Does the Kenyan law allow cabinet secretaries to campaign?

“…but the truth of the matter is, no civil servant is allowed to take part in political campaigns – that is the law – except the Cabinet Ministers. Cabinet Ministers are free to engage, that is in the law.”
Jubilee Party Secretary General Raphael Tuju on PressPass, June 19, 2017

Mr Tuju was responding to a question about public servants in political campaigns which came up as the panellists debated a story written by Daily Nation journalist Walter Menya, who had been arrested the day before.

The government has been criticised for a number of actions during the election period. These include creating a website and TV advertisements by the President’s Delivery Unit outlining the Jubilee government’s accomplishments.

These actions contradict the Election Offences Act. Section 14 (2) says:

No government shall publish any advertisements of achievements of the respective government either in the print media, electronic media, or by way of banners or hoardings in public places during the election period.

The same Act makes it an offense for a public officer to engage in activities of parties or candidates, show support or opposition for the same, to engage in campaigns or other political activities or start new development projects in a constituency or county using public money to support a political party or candidate.
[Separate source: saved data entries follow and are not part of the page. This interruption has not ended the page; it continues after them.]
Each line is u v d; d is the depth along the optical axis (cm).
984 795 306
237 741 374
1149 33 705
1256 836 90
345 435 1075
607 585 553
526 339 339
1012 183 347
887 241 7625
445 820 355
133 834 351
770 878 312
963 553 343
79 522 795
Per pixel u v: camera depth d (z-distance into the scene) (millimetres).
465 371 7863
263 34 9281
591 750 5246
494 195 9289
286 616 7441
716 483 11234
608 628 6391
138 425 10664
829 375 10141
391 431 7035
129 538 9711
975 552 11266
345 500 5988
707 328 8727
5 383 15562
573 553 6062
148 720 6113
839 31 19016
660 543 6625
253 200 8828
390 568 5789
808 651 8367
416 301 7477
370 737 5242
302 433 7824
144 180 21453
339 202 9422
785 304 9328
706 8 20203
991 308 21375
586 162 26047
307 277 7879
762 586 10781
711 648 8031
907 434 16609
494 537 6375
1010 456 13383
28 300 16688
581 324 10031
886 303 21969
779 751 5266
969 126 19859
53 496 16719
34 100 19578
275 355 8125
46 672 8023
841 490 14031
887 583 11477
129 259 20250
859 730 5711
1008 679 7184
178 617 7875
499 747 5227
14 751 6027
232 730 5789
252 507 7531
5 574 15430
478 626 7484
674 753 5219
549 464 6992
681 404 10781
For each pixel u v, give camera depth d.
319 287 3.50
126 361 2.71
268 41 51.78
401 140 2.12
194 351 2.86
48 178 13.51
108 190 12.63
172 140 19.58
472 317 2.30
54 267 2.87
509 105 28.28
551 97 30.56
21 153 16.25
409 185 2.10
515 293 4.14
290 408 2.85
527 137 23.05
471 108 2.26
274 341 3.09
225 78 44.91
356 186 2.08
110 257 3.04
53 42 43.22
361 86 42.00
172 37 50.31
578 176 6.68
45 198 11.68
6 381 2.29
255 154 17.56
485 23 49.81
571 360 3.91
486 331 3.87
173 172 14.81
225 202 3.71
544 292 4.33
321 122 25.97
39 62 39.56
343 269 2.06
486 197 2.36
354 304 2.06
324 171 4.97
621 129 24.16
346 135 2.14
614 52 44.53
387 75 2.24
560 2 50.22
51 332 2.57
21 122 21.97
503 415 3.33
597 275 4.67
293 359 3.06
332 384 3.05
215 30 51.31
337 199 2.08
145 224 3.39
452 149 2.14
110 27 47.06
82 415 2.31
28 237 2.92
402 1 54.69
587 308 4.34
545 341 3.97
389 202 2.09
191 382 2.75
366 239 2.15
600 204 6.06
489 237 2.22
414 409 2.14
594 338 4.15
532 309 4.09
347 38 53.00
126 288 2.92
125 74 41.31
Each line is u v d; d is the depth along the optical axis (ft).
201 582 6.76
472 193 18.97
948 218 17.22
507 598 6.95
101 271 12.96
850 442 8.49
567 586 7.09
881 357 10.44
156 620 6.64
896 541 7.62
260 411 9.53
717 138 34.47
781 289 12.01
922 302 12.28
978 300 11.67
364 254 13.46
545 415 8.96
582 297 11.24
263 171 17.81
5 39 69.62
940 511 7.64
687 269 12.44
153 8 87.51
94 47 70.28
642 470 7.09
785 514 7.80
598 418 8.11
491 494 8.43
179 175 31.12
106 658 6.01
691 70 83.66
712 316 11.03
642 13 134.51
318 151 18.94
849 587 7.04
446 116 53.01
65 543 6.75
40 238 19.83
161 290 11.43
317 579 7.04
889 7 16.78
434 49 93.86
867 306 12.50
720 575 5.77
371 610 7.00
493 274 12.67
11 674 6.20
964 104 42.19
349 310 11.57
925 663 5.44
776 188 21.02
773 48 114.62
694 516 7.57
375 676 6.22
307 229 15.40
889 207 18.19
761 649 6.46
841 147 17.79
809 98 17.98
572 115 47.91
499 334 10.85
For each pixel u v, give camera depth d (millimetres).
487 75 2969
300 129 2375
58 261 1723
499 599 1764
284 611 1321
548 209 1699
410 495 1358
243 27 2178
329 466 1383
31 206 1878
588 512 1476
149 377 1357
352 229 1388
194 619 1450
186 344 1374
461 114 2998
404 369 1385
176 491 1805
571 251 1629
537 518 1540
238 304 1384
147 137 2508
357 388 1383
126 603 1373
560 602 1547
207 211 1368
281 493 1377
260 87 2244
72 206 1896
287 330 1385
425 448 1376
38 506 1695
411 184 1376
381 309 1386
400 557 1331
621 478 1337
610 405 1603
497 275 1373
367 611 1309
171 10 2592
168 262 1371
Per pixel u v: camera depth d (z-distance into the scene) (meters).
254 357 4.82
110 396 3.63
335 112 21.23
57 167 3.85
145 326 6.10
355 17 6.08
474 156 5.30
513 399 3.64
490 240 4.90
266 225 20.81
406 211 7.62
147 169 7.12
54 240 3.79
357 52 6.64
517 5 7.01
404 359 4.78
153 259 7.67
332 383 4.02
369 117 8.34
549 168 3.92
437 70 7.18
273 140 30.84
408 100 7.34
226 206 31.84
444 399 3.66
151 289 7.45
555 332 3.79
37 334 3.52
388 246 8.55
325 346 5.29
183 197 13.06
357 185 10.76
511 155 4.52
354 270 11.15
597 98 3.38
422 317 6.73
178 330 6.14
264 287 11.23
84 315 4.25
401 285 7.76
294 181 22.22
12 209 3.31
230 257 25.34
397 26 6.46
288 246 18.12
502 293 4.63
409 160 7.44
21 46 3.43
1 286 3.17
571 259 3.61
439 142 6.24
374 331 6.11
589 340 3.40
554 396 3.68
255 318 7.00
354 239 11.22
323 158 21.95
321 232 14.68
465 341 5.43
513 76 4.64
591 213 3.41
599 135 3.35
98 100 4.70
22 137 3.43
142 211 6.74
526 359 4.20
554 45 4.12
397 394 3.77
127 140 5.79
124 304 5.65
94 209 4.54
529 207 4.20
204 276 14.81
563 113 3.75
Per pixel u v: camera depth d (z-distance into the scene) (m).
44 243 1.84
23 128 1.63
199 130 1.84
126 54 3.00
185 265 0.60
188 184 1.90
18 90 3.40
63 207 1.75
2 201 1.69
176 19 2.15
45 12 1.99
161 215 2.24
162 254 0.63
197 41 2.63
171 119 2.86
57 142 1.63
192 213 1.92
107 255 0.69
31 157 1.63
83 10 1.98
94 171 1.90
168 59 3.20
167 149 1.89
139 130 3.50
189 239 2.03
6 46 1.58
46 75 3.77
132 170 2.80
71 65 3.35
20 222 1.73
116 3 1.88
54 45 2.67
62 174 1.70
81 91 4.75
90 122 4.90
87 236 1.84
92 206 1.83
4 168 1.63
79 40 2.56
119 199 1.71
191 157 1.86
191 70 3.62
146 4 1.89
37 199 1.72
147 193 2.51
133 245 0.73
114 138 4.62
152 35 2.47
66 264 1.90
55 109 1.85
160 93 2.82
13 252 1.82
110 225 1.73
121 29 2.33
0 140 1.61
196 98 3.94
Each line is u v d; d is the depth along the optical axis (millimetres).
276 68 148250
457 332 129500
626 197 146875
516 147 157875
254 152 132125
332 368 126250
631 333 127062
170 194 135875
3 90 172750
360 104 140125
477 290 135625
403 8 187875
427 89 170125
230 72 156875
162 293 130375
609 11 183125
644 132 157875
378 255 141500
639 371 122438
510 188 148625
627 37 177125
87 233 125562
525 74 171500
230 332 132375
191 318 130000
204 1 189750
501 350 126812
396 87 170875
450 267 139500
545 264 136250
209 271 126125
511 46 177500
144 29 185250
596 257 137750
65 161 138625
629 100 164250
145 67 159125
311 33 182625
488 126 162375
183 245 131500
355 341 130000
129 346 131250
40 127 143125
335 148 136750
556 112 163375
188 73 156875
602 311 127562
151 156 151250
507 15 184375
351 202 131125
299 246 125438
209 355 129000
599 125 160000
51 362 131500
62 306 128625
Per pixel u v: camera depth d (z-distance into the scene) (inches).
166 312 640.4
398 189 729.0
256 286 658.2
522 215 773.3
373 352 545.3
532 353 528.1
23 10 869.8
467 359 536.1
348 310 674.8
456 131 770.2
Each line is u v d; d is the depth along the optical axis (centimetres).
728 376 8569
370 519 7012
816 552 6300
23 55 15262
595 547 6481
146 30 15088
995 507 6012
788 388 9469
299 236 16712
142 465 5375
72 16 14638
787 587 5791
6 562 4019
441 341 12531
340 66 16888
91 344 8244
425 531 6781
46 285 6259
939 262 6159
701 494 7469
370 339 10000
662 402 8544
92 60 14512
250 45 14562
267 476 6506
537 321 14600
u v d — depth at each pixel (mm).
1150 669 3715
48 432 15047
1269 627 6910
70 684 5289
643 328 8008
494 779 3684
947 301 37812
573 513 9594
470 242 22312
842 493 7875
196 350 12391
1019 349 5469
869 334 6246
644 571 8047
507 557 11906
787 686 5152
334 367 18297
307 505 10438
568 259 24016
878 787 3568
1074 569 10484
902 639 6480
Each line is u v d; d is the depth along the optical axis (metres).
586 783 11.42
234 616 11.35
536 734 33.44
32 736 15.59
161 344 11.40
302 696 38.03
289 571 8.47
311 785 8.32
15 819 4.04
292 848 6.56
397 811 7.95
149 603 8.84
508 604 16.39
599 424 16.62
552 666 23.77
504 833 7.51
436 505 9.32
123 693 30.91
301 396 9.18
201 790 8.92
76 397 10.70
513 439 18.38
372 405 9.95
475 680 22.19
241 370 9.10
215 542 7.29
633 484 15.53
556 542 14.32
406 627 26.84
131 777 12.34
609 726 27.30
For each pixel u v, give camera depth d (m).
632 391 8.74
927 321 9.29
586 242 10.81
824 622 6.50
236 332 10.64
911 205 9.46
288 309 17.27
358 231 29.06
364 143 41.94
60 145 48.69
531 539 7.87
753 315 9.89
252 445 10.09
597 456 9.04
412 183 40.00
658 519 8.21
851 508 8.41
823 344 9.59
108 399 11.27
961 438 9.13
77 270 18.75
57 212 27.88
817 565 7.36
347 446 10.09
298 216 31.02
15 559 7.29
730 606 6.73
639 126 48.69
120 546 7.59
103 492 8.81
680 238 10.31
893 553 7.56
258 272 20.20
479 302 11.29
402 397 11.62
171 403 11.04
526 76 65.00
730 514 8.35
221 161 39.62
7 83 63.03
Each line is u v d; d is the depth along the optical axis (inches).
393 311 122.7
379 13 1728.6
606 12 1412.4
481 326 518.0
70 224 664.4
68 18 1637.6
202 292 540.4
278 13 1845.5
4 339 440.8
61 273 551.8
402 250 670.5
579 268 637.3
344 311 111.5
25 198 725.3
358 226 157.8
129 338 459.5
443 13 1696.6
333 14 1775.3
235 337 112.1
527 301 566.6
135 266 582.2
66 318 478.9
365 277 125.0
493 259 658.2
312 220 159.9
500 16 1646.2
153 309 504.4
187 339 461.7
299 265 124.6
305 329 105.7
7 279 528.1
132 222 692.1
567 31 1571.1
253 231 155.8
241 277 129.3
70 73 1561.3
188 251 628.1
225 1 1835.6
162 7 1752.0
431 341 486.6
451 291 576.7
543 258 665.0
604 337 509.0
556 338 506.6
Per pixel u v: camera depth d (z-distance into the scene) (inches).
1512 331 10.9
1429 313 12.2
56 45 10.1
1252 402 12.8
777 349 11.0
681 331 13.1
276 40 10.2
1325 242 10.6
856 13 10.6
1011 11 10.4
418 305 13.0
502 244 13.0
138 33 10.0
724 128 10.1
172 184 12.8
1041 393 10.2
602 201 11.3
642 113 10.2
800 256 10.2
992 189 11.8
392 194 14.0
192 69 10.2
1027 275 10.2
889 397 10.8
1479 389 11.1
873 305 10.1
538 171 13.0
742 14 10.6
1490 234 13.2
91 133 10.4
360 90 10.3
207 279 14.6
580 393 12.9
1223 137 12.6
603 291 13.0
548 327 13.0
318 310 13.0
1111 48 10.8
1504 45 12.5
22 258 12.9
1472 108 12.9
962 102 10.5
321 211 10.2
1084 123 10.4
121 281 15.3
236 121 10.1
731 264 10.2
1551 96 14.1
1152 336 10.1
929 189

However, Cabinet Sectaries are allowed to campaign by the Leadership and Integrity Act 2012. In Section 23 (1), the Act exempts cabinet secretaries or county executive committee members from a requirement that State Officers not act as agents of political parties or candidates or show support or opposition for parties or candidates.

According to Mr Kibe Mungai, a constitutional lawyer, there is no conflict between these laws, because Cabinet Secretaries are a political position. “Under the presidential system of government, a cabinet secretary is part of the political administration of the President, so that Cabinet, in the strict sense of the word, is a political body,” he explains. “This is the reason why, for purposes of Cabinet Secretaries, the President does not even recruit through the Public Service Commission.”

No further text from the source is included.